Philippine investigators yesterday questioned the suspected mother of a baby found alive in the trash of a Bahrain-to-Manila flight, after tracing the passenger assigned to a bloodstained seat on the plane.
Philippine Social Welfare Secretary Dinky Soliman said authorities planned DNA tests on the baby, who apparently was born during the weekend flight, and the 30-year-old Filipina, who was tracked down on Wednesday in a remote northern province.
Authorities brought her to Manila for questioning and testing, which may not yield results until next week. They did not release her name.
“We want to be very sure that we won’t ascribe this act to the wrong person,” Soliman said.
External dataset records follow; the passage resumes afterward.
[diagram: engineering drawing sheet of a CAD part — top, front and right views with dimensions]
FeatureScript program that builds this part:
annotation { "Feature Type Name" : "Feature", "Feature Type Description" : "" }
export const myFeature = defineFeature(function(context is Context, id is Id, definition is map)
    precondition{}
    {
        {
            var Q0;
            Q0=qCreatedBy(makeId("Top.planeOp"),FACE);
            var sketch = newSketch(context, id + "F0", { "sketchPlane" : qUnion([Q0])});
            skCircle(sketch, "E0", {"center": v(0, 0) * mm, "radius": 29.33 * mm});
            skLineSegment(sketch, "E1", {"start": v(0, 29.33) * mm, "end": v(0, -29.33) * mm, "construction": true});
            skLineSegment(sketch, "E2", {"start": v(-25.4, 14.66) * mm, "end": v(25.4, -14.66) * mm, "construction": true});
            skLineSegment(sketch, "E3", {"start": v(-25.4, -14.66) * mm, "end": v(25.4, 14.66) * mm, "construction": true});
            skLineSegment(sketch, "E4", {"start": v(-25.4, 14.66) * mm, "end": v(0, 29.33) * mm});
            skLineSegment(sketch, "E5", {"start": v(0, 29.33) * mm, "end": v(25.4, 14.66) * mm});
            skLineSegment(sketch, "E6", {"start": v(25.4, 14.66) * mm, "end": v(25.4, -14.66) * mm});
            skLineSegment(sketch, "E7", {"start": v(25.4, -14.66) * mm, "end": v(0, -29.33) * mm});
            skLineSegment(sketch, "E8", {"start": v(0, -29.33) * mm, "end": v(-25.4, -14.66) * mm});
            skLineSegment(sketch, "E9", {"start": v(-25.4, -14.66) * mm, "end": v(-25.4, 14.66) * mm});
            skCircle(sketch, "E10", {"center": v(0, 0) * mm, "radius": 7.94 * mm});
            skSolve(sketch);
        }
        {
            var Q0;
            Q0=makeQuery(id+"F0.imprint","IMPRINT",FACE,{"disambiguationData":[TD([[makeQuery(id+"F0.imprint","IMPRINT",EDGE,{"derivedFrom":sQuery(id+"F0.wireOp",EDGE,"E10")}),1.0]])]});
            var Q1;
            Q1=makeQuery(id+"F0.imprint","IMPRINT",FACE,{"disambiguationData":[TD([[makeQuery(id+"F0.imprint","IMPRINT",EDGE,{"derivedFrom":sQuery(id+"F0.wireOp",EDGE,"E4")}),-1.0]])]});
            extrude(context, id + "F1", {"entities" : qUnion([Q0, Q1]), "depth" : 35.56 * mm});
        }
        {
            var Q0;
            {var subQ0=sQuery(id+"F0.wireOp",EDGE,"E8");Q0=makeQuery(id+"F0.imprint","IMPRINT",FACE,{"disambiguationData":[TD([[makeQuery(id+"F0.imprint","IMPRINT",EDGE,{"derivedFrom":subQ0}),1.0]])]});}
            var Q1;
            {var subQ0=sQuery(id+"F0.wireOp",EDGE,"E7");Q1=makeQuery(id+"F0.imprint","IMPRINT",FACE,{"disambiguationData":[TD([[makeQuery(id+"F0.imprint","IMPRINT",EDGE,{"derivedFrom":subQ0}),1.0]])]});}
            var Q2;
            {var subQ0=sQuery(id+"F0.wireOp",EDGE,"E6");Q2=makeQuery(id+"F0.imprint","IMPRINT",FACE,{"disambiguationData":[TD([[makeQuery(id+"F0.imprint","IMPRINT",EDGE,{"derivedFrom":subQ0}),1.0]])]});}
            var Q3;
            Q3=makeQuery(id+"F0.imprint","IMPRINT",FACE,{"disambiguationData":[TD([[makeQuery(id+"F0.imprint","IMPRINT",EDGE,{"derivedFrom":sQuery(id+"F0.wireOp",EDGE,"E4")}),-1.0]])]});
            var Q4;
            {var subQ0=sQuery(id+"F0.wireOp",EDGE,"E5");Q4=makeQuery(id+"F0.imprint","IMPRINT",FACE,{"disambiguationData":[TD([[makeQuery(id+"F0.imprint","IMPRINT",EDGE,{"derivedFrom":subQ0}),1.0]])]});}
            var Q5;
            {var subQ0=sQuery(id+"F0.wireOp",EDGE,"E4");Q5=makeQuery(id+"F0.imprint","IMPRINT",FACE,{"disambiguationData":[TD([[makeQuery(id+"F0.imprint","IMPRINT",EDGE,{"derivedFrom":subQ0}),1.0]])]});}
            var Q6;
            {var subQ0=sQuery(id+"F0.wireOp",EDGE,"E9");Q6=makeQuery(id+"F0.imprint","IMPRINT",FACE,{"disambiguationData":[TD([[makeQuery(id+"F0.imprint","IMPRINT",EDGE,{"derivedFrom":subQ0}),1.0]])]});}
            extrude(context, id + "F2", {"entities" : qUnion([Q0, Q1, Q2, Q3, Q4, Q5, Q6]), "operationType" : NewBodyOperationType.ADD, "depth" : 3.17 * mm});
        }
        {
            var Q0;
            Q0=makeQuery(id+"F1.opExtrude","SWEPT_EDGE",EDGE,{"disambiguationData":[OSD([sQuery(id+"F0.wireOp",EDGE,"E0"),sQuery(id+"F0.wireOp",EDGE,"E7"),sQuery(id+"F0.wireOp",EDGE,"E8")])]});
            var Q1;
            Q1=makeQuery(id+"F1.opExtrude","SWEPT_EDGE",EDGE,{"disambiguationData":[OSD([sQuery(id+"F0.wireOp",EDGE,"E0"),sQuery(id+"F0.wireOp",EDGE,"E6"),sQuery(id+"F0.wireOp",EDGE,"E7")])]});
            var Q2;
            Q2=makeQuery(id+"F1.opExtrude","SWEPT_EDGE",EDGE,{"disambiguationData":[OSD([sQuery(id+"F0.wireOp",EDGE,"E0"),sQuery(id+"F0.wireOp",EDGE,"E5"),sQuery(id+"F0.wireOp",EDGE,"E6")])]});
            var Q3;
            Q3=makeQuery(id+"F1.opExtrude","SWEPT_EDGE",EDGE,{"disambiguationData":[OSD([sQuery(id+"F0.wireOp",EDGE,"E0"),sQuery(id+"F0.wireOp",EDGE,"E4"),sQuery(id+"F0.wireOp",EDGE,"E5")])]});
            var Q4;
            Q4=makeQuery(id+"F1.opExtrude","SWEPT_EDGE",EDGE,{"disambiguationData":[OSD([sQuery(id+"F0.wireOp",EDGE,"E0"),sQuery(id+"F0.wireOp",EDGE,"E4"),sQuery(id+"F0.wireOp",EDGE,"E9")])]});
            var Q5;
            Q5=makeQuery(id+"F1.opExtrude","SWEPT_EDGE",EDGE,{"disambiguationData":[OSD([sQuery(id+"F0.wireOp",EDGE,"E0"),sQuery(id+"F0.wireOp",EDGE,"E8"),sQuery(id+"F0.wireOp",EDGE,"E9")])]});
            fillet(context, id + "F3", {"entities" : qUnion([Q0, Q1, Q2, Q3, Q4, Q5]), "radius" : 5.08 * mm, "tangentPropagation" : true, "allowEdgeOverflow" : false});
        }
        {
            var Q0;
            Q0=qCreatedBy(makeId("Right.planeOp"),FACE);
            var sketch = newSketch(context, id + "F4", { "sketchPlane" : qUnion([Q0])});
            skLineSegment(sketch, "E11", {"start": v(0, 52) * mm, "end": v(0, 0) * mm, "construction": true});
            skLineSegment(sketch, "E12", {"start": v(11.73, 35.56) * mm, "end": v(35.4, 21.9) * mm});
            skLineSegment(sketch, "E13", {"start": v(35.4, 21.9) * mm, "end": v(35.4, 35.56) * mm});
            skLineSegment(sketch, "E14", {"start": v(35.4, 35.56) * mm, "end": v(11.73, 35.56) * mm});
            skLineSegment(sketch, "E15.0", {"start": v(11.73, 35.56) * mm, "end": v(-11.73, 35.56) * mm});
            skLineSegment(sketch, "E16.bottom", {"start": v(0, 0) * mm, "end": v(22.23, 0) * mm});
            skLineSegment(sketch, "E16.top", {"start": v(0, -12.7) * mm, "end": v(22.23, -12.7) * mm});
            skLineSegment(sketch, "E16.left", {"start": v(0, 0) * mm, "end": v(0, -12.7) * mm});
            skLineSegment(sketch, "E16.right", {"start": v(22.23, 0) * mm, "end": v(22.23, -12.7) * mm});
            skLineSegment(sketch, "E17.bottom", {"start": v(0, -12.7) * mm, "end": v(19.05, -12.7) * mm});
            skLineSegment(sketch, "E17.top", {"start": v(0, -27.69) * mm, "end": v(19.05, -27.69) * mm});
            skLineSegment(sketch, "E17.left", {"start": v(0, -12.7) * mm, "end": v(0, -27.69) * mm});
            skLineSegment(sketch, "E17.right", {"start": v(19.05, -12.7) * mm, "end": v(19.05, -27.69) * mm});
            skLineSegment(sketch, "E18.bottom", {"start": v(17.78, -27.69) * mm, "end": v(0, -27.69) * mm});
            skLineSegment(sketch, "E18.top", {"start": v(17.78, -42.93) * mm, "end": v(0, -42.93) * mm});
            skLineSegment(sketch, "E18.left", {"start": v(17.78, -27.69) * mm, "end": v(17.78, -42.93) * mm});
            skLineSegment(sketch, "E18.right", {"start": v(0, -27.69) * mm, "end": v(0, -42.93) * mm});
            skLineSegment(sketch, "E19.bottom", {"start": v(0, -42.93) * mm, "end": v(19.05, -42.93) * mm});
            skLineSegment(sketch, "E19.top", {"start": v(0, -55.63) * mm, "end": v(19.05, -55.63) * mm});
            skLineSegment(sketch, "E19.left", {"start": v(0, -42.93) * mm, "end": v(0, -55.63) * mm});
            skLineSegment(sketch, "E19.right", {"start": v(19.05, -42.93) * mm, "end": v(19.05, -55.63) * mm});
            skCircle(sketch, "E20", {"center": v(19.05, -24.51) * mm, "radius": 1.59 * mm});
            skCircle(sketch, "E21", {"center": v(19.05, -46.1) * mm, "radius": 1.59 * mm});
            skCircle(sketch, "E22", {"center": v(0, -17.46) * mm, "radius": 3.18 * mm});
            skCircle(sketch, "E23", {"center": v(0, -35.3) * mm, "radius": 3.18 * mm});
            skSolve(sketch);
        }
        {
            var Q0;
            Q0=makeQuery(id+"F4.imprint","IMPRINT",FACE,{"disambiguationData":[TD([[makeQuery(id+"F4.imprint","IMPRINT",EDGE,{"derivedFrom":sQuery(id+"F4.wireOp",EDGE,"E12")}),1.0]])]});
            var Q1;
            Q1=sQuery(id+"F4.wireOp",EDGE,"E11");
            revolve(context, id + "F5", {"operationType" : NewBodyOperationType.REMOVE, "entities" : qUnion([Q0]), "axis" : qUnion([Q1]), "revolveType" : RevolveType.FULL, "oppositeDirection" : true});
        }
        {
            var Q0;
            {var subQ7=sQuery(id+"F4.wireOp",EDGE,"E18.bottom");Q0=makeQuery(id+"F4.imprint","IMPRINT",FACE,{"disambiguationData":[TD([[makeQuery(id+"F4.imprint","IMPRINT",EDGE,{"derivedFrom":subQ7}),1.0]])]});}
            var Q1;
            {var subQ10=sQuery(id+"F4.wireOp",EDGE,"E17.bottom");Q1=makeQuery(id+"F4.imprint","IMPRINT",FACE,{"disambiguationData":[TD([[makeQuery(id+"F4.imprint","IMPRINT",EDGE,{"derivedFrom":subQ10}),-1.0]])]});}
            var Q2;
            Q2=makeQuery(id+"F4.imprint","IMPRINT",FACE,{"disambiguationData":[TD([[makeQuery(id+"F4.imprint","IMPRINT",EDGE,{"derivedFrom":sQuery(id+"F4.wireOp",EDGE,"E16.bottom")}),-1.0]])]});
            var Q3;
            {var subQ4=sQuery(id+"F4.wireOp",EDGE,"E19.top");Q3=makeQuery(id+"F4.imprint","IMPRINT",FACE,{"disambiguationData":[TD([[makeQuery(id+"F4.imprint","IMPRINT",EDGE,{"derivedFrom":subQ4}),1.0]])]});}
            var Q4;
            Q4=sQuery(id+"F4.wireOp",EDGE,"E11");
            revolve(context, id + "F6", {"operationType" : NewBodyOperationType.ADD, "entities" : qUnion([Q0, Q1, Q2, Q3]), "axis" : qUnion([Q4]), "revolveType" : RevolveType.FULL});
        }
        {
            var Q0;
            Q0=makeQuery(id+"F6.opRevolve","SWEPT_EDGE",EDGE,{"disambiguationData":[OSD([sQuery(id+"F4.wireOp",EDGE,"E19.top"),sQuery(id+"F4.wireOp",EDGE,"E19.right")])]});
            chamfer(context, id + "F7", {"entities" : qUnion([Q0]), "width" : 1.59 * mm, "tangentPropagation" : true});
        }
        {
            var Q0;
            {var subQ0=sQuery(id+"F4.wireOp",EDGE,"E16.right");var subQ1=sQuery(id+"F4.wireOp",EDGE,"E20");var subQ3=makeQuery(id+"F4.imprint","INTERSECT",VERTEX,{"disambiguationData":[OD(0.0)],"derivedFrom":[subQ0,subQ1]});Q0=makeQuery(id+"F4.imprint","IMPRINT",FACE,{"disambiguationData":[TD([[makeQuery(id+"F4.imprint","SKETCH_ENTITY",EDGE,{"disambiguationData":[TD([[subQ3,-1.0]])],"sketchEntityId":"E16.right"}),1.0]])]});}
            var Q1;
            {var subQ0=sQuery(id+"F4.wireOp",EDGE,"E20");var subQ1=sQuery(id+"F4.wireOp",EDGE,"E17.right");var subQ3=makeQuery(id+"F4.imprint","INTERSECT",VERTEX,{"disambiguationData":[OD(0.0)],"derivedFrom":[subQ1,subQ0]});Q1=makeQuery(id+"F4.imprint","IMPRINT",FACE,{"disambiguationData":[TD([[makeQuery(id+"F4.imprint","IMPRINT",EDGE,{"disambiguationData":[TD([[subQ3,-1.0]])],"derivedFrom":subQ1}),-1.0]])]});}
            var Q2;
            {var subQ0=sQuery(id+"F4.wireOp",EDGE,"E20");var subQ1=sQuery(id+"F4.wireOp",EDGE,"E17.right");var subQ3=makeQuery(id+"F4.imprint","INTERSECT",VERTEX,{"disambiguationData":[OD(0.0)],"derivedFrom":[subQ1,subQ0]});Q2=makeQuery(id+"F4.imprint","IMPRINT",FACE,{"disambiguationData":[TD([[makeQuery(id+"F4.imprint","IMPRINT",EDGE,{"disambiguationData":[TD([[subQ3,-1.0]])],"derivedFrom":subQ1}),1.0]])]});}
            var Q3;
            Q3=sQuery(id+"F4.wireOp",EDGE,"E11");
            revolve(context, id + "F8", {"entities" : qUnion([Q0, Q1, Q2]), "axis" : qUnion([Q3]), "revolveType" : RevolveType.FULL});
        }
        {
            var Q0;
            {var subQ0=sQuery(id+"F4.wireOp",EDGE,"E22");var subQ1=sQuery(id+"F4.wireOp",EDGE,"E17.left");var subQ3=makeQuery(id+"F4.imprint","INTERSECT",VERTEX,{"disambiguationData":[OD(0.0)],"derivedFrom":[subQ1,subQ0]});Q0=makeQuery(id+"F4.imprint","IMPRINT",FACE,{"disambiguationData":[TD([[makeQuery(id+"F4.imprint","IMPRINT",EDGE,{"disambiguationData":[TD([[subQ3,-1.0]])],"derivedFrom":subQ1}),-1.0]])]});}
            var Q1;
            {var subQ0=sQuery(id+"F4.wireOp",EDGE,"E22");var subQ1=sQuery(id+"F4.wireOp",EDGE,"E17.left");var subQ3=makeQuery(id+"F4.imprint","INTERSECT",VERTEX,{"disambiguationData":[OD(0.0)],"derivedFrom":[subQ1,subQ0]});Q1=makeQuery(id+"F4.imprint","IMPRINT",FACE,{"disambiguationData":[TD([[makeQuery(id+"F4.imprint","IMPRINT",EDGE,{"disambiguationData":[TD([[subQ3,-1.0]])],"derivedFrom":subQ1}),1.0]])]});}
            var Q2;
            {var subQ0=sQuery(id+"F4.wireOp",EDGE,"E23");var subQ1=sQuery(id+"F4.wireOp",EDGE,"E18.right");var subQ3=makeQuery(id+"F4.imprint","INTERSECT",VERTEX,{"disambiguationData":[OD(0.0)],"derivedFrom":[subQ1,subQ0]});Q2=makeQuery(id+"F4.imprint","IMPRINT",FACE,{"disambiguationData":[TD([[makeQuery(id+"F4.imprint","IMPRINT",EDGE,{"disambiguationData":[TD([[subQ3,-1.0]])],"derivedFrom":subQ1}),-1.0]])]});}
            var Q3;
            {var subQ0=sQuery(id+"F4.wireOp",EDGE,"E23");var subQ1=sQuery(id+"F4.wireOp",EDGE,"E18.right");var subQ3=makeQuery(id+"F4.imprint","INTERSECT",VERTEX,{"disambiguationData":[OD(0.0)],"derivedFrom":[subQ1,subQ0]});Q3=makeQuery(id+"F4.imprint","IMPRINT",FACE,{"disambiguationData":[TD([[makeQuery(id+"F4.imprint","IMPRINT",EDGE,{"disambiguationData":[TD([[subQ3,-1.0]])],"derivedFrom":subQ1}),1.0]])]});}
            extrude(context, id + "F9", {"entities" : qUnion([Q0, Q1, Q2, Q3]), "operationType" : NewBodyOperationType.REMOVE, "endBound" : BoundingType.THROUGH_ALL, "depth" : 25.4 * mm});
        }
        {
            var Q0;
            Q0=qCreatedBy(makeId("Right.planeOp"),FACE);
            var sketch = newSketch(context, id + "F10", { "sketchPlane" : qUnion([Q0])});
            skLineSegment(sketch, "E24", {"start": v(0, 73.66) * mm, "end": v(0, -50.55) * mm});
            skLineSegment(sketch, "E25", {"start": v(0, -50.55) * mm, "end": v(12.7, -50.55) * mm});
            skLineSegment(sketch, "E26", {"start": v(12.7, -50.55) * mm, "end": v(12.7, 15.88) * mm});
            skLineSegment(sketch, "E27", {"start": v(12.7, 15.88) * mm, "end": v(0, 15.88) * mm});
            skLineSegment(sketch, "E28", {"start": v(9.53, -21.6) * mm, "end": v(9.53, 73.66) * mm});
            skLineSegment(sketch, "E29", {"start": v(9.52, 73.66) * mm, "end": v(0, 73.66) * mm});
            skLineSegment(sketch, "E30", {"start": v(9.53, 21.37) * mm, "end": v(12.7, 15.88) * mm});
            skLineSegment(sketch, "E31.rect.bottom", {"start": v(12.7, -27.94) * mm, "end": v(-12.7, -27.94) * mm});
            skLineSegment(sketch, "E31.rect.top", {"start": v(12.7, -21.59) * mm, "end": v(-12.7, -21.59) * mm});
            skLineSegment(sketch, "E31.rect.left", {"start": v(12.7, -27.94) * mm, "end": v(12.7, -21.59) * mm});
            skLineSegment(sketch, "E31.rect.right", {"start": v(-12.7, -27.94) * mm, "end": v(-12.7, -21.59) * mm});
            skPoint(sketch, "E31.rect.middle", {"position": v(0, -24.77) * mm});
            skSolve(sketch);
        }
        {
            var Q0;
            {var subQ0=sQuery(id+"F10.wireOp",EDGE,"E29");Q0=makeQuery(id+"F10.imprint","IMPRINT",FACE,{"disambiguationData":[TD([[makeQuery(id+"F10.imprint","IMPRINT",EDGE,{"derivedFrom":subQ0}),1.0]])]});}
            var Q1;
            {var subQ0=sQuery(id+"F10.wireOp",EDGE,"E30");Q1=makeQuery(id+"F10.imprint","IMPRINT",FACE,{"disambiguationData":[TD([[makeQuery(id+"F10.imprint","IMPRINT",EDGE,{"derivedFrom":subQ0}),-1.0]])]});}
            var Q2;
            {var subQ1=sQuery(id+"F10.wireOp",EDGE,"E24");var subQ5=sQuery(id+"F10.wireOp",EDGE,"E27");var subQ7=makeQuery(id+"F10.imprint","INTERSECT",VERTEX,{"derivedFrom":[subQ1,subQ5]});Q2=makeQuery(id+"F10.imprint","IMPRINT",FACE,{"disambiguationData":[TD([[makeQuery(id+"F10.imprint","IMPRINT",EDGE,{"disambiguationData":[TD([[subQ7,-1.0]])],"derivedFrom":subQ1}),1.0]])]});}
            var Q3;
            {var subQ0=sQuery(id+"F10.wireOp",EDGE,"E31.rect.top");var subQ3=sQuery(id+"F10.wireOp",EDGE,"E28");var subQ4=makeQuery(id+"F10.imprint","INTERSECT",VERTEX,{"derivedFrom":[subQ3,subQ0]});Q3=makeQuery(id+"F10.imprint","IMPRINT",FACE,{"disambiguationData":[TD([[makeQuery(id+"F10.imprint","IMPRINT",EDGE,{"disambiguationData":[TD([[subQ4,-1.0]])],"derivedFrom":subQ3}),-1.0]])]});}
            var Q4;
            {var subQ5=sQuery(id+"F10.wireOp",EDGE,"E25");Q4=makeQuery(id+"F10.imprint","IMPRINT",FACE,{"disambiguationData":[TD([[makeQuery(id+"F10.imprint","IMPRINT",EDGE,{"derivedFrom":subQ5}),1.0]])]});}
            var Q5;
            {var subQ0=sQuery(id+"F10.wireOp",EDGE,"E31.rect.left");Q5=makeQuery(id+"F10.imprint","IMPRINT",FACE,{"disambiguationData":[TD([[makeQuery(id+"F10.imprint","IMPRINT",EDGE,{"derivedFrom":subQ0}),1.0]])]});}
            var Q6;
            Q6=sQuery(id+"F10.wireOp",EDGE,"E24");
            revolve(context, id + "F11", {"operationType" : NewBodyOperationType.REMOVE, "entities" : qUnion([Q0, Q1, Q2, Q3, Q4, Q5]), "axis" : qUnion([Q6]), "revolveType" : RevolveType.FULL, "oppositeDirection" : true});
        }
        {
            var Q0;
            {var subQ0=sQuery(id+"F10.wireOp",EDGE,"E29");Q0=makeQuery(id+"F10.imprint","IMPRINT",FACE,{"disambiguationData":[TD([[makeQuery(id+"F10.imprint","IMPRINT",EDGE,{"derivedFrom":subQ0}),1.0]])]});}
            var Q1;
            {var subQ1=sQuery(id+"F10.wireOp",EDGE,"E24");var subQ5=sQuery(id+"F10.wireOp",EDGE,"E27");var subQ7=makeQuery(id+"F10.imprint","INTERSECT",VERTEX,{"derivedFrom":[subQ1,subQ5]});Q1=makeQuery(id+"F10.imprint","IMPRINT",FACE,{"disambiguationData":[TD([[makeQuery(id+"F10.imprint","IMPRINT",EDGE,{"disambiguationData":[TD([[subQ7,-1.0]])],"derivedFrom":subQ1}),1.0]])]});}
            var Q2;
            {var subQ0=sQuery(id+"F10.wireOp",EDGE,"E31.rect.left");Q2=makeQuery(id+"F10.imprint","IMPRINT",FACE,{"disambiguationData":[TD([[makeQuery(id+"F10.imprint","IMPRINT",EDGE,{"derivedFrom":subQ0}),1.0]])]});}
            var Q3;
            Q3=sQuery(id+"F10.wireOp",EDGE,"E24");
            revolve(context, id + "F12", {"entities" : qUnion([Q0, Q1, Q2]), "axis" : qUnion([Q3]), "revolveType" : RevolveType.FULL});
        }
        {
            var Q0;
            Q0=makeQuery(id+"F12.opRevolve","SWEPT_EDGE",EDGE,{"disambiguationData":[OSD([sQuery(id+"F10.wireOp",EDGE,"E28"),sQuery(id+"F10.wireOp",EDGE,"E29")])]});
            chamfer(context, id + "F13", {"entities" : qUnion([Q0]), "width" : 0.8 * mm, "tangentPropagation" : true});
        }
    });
The baby’s fate drew worldwide attention after he was discovered on Sunday when a security officer on the Ninoy Aquino International Airport’s tarmac spied something moving in a trash bag that was unloaded from the Gulf Air flight and believed to have come from one of plane’s toilets.
He found the 3kg newborn — still attached to placenta — wrapped in tissue paper. Airport officials said the baby, already bluish in color, may have died within a few minutes had he not been found.
The baby, temporarily named George Francis after Gulf Air’s flight code GF, is now fine, but has undergone an X-ray due to two bumps on his head, welfare officer Thelsa Biolena said.
About 20 couples, including some from abroad, have offered to adopt the boy, she said.
The suspected mother was traced to the northern province of Apayao from a name on the flight manifest for a bloodstained seat near a toilet on the flight.
Apayao police chief Nestor Bergonia said the woman had apparently just arrived from abroad and has a Filipino husband. The woman, who was provided a government lawyer, refused to talk when authorities began to question her late on Wednesday.
The mother could face criminal charges for abandoning her child, Soliman said.
Local media have speculated that the mother could be one of the many Filipino women who work as maids in the Middle East. About one in 10 Filipinos works abroad, many as domestic workers and laborers in the Middle East, to escape crushing poverty and unemployment at home.